#### [TEXT EXCERPT]
Along with a host of learning disorders and aspergers I recently got diagnosed with OCD which apparently was only a great big surprise to me. This diagnosis has come as a kind of package with no real information as to what to do next.
Reading this forum I notice that there's apparently some medication that can alleviate the symptoms. What I would like to know is how severe should OCD be before considering medication. Most of what I experience are frustrating to me and others but I don't know if the risk of taking pills is worth the gain of not having obsessive thoughts and actions. Can you give me the pro's and cons and if possible typical actions they suppress please?
Example actions I do are: There are two identical computer game shops in a shopping centre we go to. I think the only difference is the layout is mirrored. But I cannot go into one of them without seriously freaking out, ie shrieking and almost crying and causing a scene while the other one I can enter no problems. This is only an issue when the 'bad store' has something that the 'good store' doesn't.
I walk along corridors touching walls which makes people look at me strangely and ask if I've been drinking.
I spend hours alphabetising DVDs and sectioning books while tidying so that where I live is still messy but the DVDs are in alphabetical order. This is of a particular issue because I have dyslexia so I have to go through the alphabet for each DVD and it takes ages.
I compulsively collect DVDs, partworks and video games, not a financial problem but a space problem. Most of these DVDs are unwatched. The majority of the video games are not completed because they have been taken away from me in order for me to continue with something else.
I sometimes scrub myself raw with a pumice stone in the bath because I get stuck doing it and just can't stop. Even though it's beginning to hurt, I still screech if the stone is taken away.
There's others but that's all I can think of atm. Basically I was wondering if there was a method of relief mainly for my husband's sake who has to put up with all of this.

#### [PROVIDED INFORMATION]
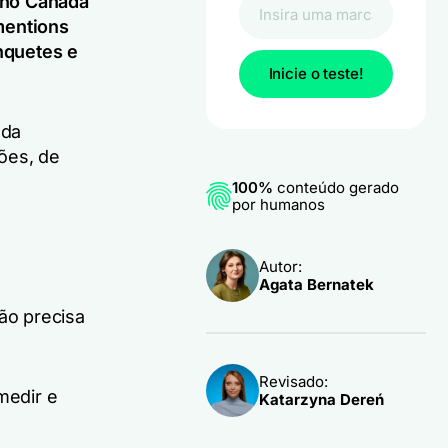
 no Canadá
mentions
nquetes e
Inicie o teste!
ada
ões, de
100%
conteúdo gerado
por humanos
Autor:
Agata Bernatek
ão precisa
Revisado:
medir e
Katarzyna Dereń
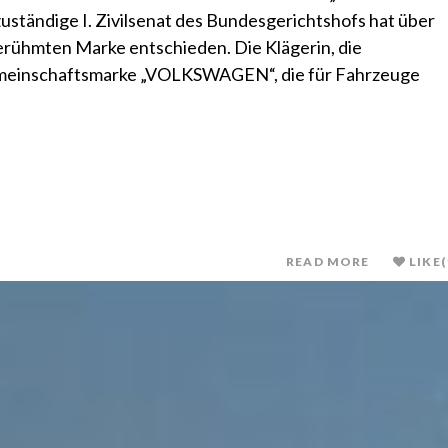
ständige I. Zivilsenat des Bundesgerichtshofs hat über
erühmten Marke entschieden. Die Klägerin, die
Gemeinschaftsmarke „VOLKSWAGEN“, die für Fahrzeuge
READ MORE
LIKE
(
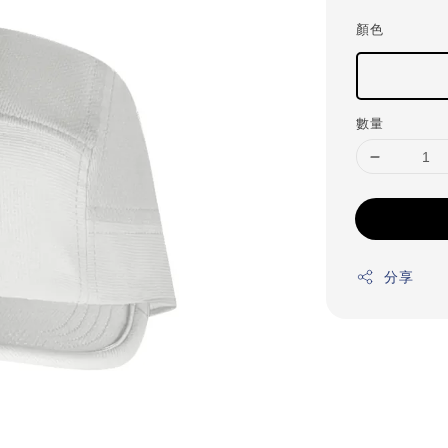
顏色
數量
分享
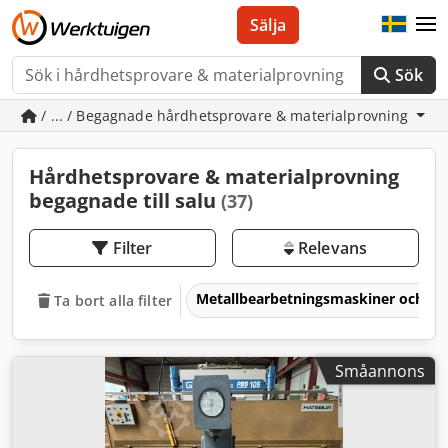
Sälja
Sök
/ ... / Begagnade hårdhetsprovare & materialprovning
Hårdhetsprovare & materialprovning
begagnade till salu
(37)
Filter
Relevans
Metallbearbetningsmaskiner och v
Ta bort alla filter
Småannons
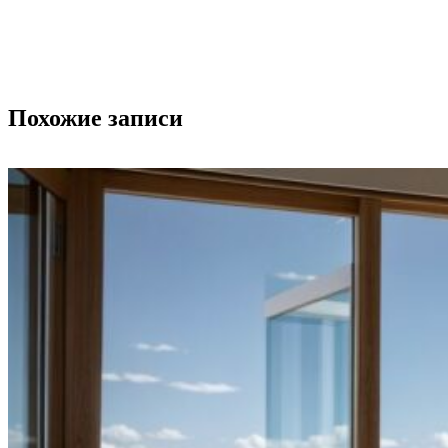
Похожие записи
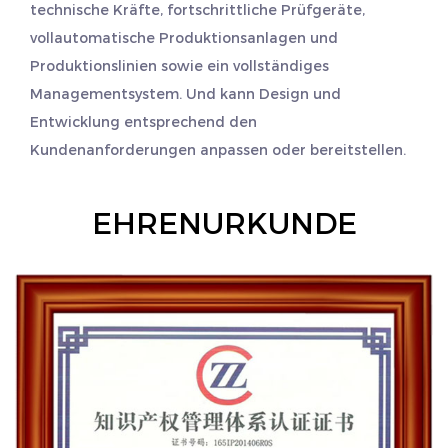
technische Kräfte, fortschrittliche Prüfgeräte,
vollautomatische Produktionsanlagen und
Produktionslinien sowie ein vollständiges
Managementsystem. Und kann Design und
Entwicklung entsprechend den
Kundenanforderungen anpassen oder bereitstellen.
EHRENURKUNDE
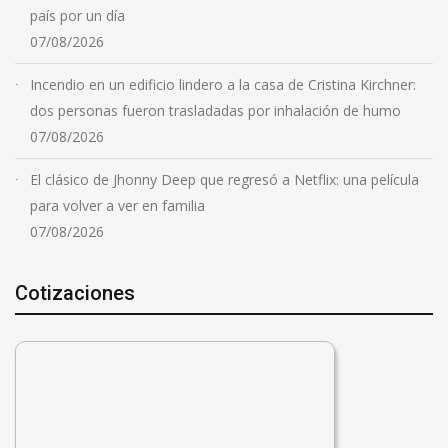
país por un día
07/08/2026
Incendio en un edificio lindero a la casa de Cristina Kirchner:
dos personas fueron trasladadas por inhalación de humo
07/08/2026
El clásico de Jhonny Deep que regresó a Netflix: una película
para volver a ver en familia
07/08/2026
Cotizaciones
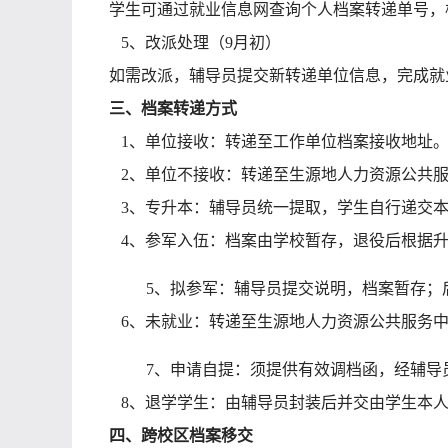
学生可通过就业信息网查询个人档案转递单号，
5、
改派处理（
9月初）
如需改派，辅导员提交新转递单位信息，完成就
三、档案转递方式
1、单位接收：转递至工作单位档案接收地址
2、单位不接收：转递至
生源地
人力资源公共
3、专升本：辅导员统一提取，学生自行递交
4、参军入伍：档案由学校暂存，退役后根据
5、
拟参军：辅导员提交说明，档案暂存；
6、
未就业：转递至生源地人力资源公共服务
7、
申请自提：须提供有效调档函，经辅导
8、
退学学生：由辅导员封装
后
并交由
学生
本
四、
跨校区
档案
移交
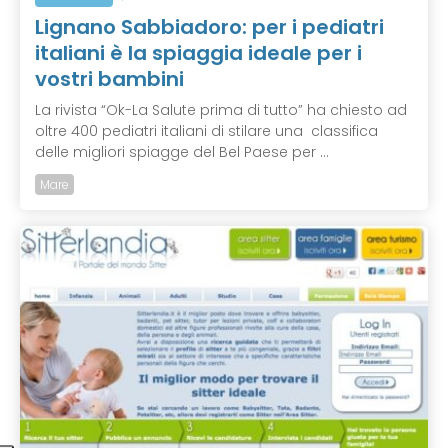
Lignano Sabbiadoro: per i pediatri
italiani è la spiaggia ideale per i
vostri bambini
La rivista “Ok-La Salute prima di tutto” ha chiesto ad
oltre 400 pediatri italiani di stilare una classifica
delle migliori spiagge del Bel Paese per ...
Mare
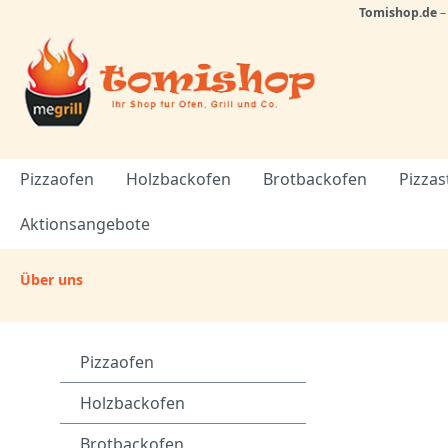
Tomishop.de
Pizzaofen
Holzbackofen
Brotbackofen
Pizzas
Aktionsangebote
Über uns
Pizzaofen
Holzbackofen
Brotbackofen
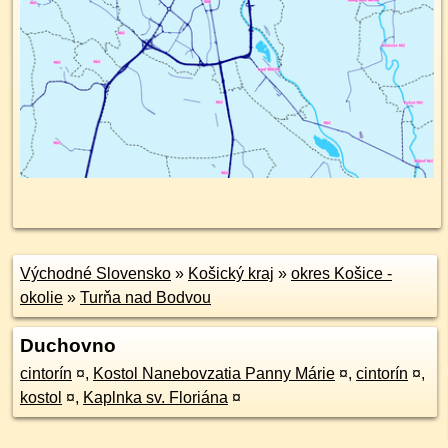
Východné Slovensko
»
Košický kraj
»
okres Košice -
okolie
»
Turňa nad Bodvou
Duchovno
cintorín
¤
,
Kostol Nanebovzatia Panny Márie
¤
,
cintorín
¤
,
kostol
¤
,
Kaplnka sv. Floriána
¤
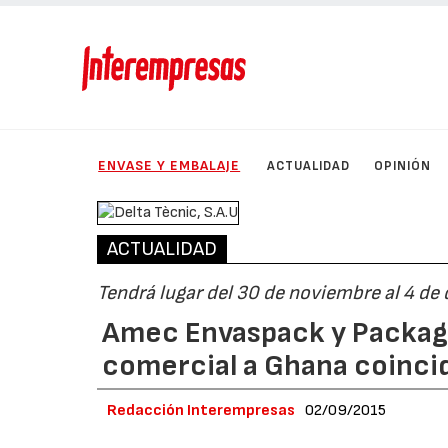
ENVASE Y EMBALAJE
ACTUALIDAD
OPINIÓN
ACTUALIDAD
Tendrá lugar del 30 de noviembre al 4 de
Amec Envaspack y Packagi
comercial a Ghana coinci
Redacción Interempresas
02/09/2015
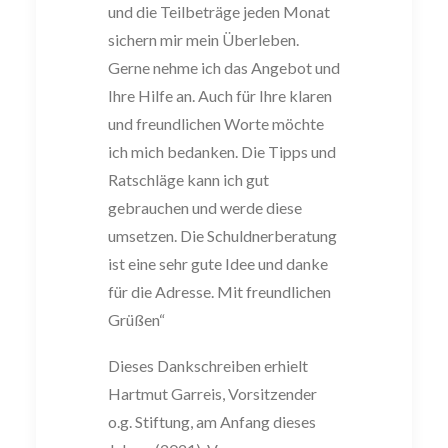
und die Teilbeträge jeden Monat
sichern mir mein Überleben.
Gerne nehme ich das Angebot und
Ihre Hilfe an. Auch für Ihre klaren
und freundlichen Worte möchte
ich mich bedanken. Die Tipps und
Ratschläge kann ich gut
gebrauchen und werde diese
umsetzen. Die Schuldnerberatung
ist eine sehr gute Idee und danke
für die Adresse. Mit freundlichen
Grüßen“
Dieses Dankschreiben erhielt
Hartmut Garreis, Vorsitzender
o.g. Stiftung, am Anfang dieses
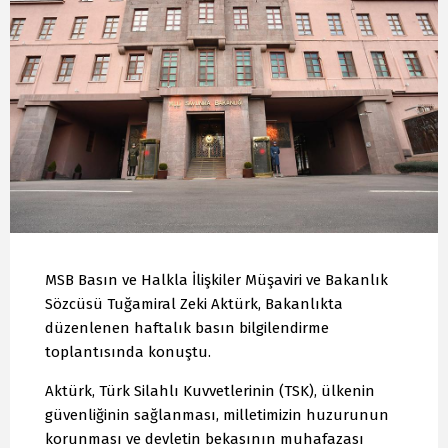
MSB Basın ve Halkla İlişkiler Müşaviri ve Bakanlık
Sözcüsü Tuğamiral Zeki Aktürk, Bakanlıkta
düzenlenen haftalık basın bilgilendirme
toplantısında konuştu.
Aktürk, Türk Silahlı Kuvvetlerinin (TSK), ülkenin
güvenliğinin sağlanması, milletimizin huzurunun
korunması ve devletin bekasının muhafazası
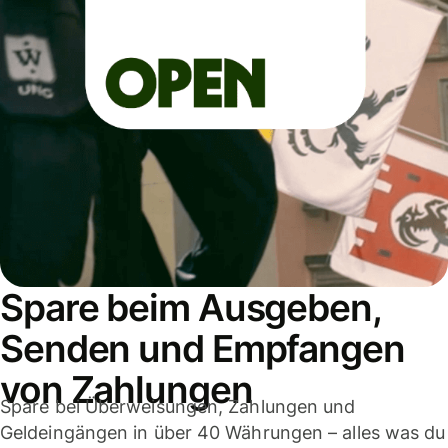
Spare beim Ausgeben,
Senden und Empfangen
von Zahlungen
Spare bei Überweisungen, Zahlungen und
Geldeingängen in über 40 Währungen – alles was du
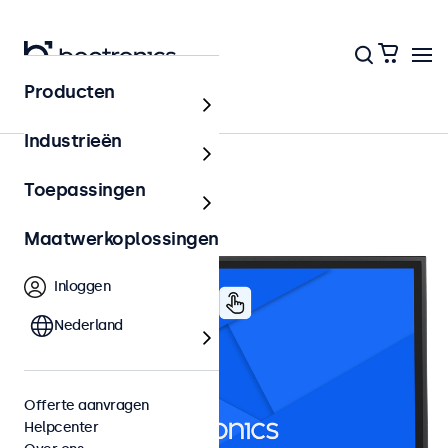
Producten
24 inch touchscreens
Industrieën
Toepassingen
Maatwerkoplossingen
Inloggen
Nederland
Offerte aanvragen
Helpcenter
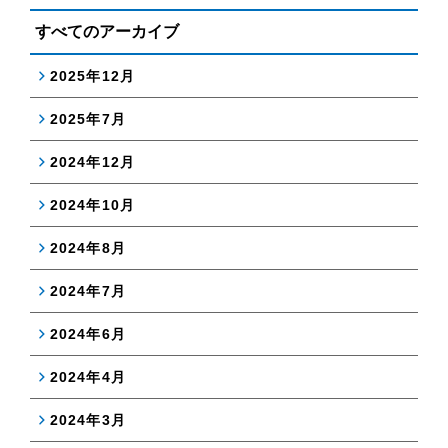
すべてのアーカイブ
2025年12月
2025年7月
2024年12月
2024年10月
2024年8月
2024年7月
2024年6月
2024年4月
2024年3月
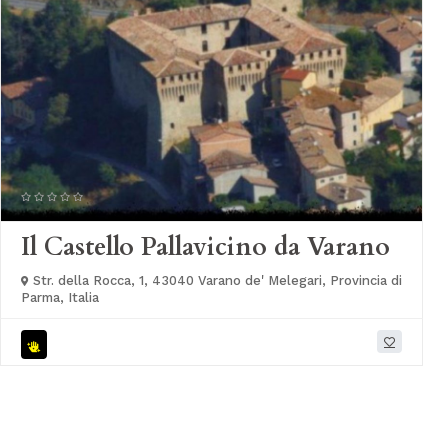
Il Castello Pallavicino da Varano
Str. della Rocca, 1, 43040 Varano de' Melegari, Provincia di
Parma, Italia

#### [WORK ORDER A]
In the OCD forum post, why does it take the writer so long to put the DVDs in alphabetical order?
#### [WORK ORDER B]
Say whether each statement agrees with the OCD forum post, answering yes or no and quoting the deciding words: (i) The writer thinks the two computer game shops differ only in having a mirrored layout. (ii) Most of the DVDs the writer collects have been watched. (iii) The writer's collecting is a financial problem.
#### [WORK ORDER C]
Translate this sentence from the OCD forum post into Spanish: "I walk along corridors touching walls which makes people look at me strangely and ask if I've been drinking."

#### [TASK RESULT A]
The writer has dyslexia and has to go through the alphabet for each DVD.

#### [TASK RESULT B]
(i) Yes: "I think the only difference is the layout is mirrored."
(ii) No: "Most of these DVDs are unwatched."
(iii) No: "not a financial problem but a space problem."

#### [TASK RESULT C]
Camino por los pasillos tocando las paredes, lo que hace que la gente me mire de forma extraña y me pregunte si he estado bebiendo.